VANCOUVER, BRITISH COLUMBIA — This is what the Colbert Nation has been waiting for at the Winter Olympics: The U.S. Olympic Speedskating team.

First up on the track is the men’s 5000 meters.

“It’s going to be intense,” said Ryan Bedford of Team USA.

Competing for the U.S. is two-time Olympic medalist Shani Davis (gold and silver in 2006), newcomer Trevor Marsicano, and three-time Olympic medalist Chad Hedrick, who won gold in this event in Torino. Today, at the newly built Richmond Olympic Oval, the U.S. has its first shot at gold with a deep field of skaters.

“We have a lot of veterans so we have the experience part covered,” Davis said. “We also have lots of young athletes itching to be here so it’s a nice combination.”

Davis’ career has exploded since the last Olympics, and with two world records under his belt—in the 1000 and 1500 meters—he’s poised to rack up some serious metal; he’s entered in all five individual events. But Davis is playing it cool.

“I don’t want to think about what I did before,” he said. “That was then; this is now. I’m going to try my best, have fun and enjoy myself.”

As will I, bringing the action to you live.I’m sitting in the Richmond Olympic Oval at my press table enjoying a Dutch marching band play “Happy Together” by The Turtles. The band calls themselves “Kleintje Pils,” which the Dutch reporter sitting next to me tells me means “a little beer.”

• [Exercise a] Translate into Spanish this sentence from the speedskating article: "First up on the track is the men’s 5000 meters."

• [Given records]
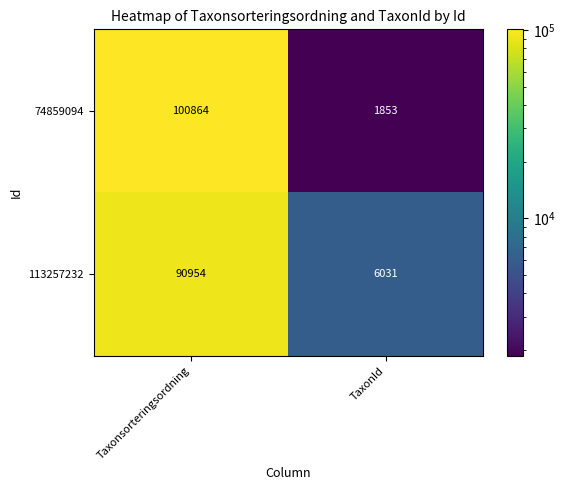

Reading left to right, list all the values displayed in this chart.

74859094: Taxonsorteringsordning=100864	TaxonId=1853
113257232: Taxonsorteringsordning=90954	TaxonId=6031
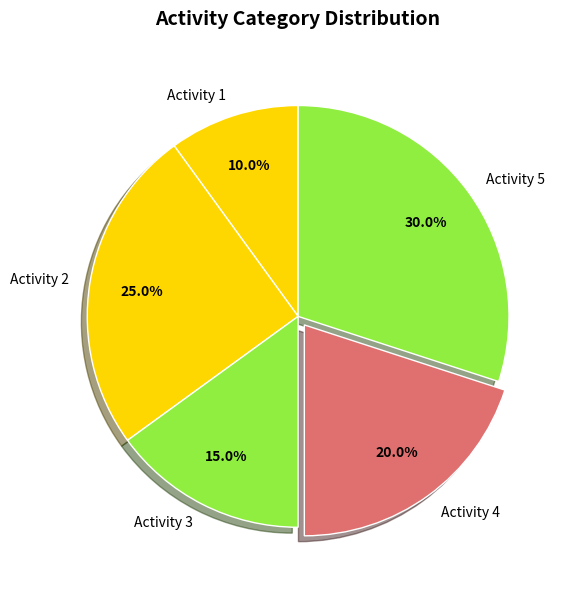

Do Activity 2 and Activity 4 together represent more than half of the pie?

No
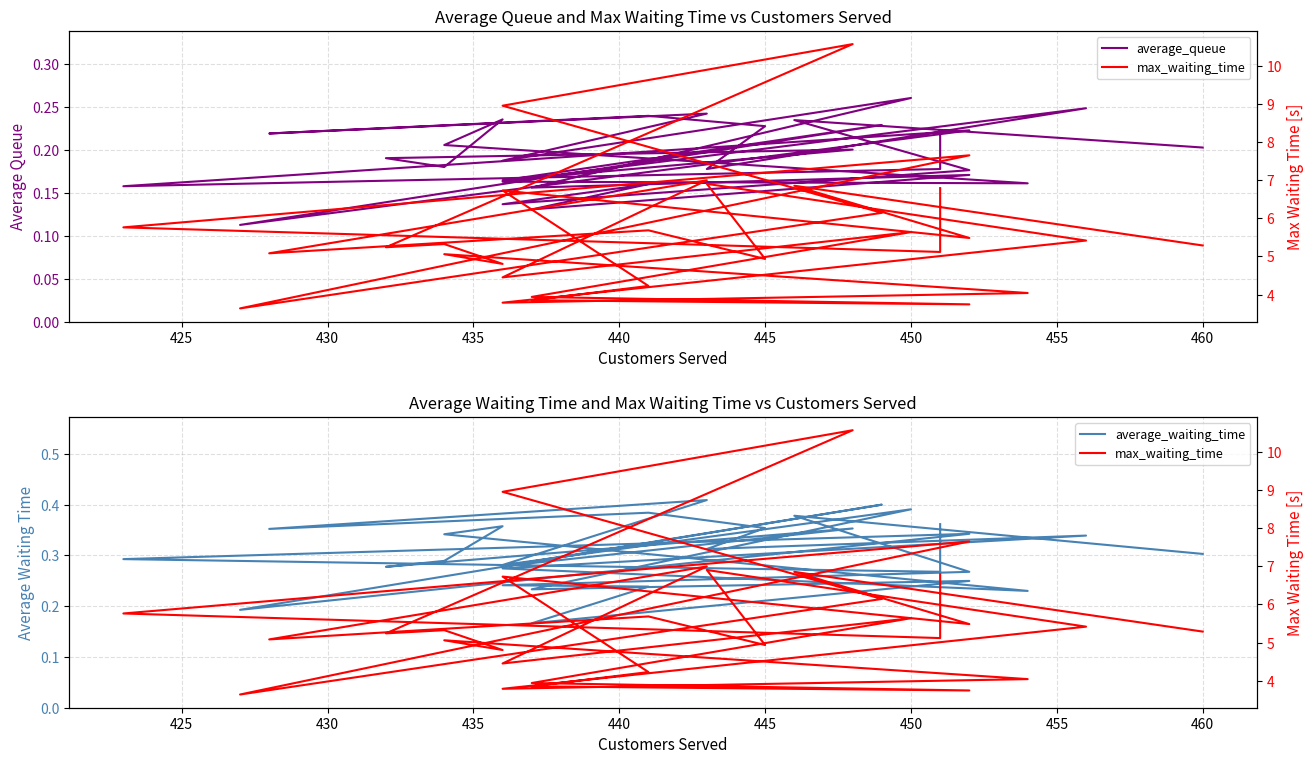

What is the difference between the maximum and second lowest values in the average_waiting_time series?

0.2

• [Exercise b] Lay out the stretch of the entries from the line containing "Do Activity 2" through the end of the entries as a JSON list of strings, one string per line. Omit blank lines and pictures.

• [Task answer a] Lo primero en la pista son los 5000 metros masculinos.

• [Task answer b]
[
  "Do Activity 2 and Activity 4 together represent more than half of the pie?",
  "No",
  "What is the difference between the maximum and second lowest values in the average_waiting_time series?",
  "0.2"
]